* DESCRIPTION OF THE TASK:
Work through the data below and give the number of lines holding "shoulder", nothing more.

* EXERCISE INPUTS:
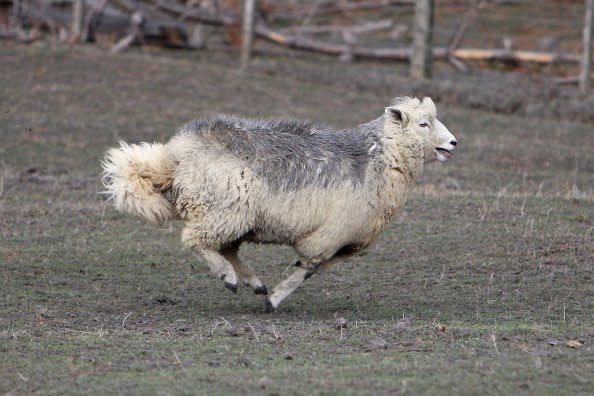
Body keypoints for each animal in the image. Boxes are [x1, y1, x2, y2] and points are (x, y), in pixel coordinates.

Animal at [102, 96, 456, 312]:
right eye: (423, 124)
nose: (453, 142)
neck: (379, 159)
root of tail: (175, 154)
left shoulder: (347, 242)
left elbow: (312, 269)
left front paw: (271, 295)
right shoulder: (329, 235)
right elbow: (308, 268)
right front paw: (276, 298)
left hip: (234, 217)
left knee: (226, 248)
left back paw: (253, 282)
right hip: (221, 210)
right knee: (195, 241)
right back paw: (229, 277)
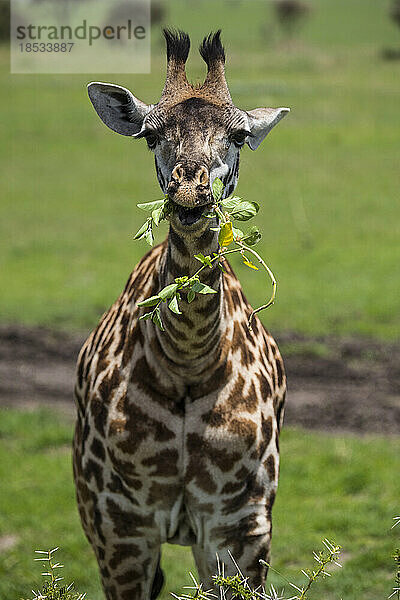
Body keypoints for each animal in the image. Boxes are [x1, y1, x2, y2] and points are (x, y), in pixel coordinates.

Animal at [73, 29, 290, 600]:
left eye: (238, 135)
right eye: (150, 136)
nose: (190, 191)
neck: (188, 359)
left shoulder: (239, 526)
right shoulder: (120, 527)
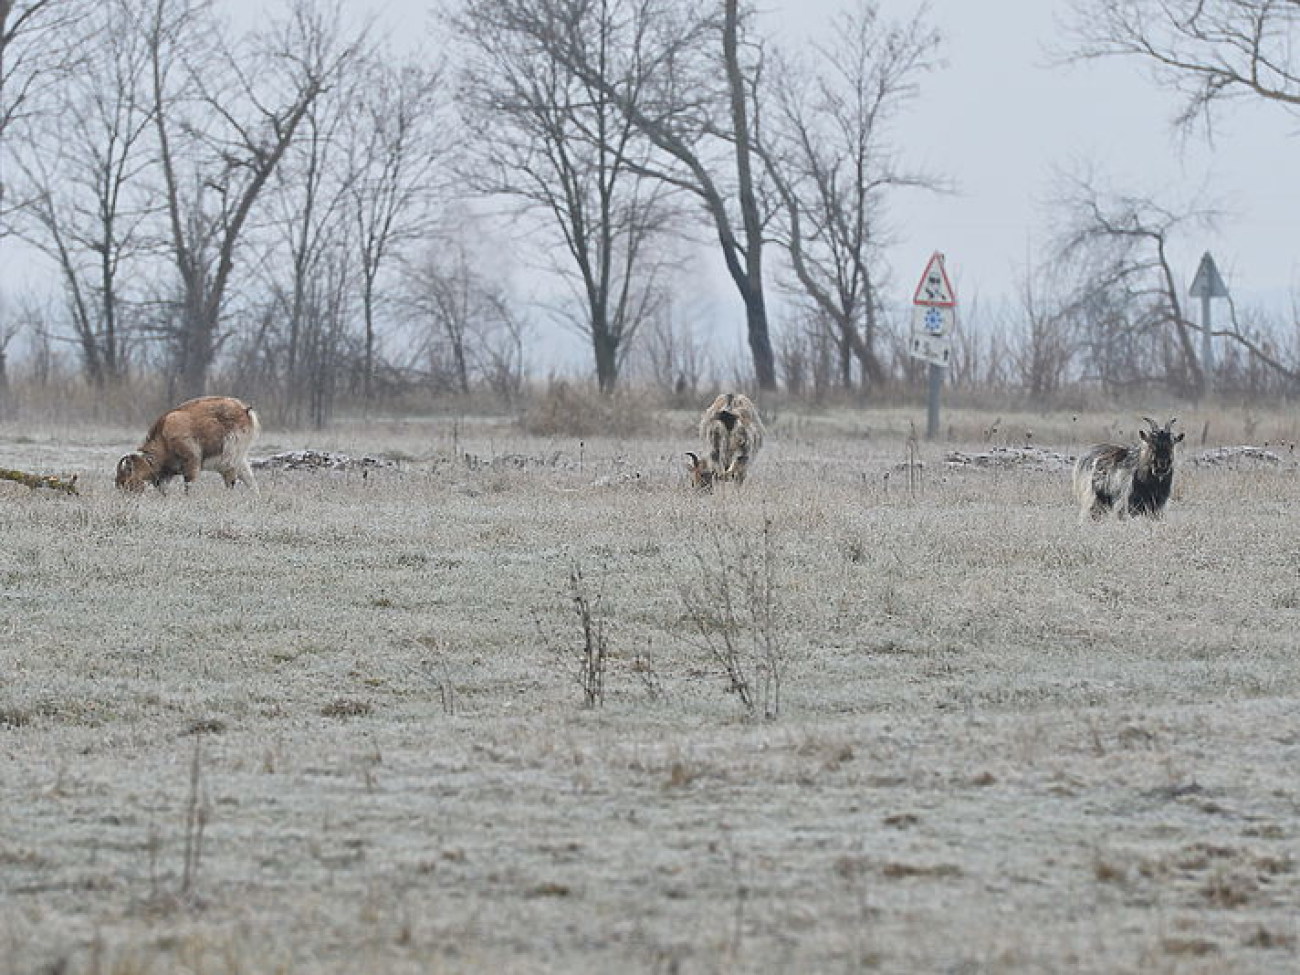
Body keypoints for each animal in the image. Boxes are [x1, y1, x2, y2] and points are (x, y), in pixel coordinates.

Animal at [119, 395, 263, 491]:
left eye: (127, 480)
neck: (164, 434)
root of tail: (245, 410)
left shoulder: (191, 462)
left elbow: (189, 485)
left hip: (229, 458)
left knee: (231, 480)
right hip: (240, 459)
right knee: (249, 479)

* * *

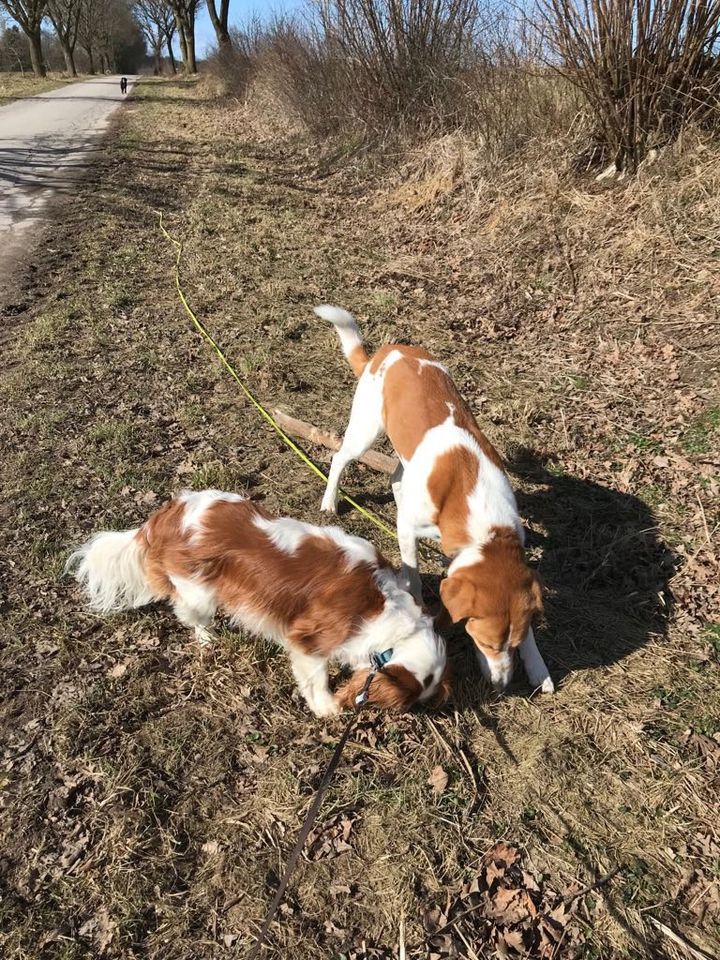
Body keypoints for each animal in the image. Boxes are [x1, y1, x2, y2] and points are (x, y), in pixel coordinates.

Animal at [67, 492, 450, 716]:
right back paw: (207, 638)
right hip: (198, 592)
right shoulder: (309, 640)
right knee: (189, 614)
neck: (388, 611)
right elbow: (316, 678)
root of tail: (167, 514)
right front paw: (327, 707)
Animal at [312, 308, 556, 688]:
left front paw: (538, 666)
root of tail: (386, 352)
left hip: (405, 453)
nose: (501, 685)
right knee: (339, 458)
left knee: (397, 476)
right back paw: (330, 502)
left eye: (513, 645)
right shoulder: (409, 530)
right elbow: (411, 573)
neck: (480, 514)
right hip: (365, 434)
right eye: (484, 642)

* * *

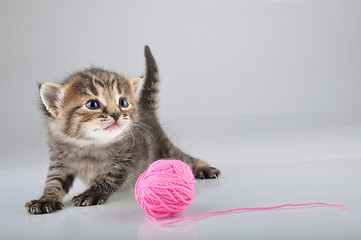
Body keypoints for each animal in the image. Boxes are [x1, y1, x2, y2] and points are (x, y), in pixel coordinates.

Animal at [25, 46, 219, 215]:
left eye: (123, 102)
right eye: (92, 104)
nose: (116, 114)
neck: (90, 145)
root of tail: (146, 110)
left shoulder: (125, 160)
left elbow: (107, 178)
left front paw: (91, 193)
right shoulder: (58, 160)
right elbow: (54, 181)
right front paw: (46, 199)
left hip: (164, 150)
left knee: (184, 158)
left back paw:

* EXPECTED ANSWER:
9